This poem is probably too long for its own good, but at that stage of my blitzkrieg on the written word (or perhaps I mean the blank screen), I was anxious to write anything at all. I had forgotten this poem completely, utterly, totally.
I had actually written about the etymology of pottering a couple of years earlier in an article commissioned for Studio Pottery, an assignment I was mug enough to … sorry. I used to use the strange process by which potian (the Anglo-Saxon verb), which meant ‘gouging a hole’ has come to mean ‘just frittering time away doing something-or-other’. It has no connection with potter as in wheels and pottery (the gist of my article). I used to use this odd process as an example, to prospective English Language A level students, of what they might be interested in, as against reading literary texts or creative writing. It was designed partly to put them off, because my department at that time was very light of English Language A level teachers, and yet you could see fifteen-year-olds being seduced by the A-level’s title (‘I speak it so I’ll do it’) – as they still are by ‘Psychology’ (‘hard to spell, sounds brainy, and anyway I’m a bit depressed’).
But I don’t think the poem went anywhere. But re-reading it, I am pleased with that image of the swing wincing, and will probably nick it from myself …
There’s no integrity in pottering. It’s like doing the lottery,
idle, pointless, like tracing the scum-line round a bath,
in some kind of admiration.

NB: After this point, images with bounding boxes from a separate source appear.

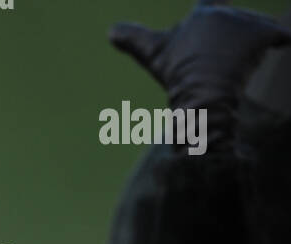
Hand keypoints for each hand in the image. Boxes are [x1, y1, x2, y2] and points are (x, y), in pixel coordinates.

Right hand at [109, 0, 289, 147]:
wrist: (202, 95)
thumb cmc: (177, 76)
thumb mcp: (153, 55)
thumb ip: (132, 38)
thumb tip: (109, 31)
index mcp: (202, 13)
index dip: (212, 2)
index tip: (214, 2)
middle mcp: (225, 13)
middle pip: (235, 25)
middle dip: (231, 43)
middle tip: (219, 67)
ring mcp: (245, 24)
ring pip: (253, 33)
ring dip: (248, 49)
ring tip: (233, 70)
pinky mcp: (263, 34)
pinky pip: (280, 34)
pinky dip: (281, 38)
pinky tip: (282, 42)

You hang about in gardens,
asking the time (as if you didn’t have false alarms
stuffed about your barbour, as you stick to the shadows
at the hedge’s edge). You rifle the soil with a fallen branch,
or dibble in dark pools. Somewhere, a swing winces.
Probably, you tap some passing windows with the wrong end
of a pencil. It helps you think, even if
the neighbours, waiting there like furniture, wonder what
you think you’re up to. Up to here? No good, perhaps?

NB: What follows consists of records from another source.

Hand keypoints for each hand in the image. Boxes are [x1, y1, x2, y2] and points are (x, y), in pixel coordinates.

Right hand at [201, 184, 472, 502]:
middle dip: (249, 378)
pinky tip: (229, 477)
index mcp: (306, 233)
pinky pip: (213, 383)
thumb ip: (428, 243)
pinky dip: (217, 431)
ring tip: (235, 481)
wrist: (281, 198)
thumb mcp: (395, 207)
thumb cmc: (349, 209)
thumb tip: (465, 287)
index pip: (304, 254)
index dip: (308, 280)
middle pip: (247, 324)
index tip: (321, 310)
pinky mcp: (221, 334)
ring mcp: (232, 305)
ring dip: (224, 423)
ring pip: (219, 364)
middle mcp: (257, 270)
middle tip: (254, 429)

Filling the hours with thought is like eating water.
No sustenance but gust. The only exit’s etymology
when you’re pottering. Look. Look for its roots.

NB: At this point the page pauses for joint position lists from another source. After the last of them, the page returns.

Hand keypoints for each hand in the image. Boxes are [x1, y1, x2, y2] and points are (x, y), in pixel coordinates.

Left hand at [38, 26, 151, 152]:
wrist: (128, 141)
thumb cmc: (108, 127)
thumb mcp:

Forget the wheel, the wasp, the field. The earthen fingers
aren’t in this equation. To potter is from potian,
to take something sharp, and to jab and push, to gouge out,
to inquire into walls, to ask them their origins,
subject them to interrogation. You with the pocked face,
yes, you, who exactly possessed you, who piled dry
stone on stone, created your crevices, your corners?
And in time, therefore, to meddle, to tamper, to look
snidely inside another’s business. And after this, to be
bored with boring holes in bits of brick. Enfeebled,
the word becomes an invalid. It dwindles. It loiters
in back lots. It hangs about, sulking, in gangs of verbs
which couldn’t kick over a colon. I am a thousand years
of age, distracted by purpose. I potter, know what I mean?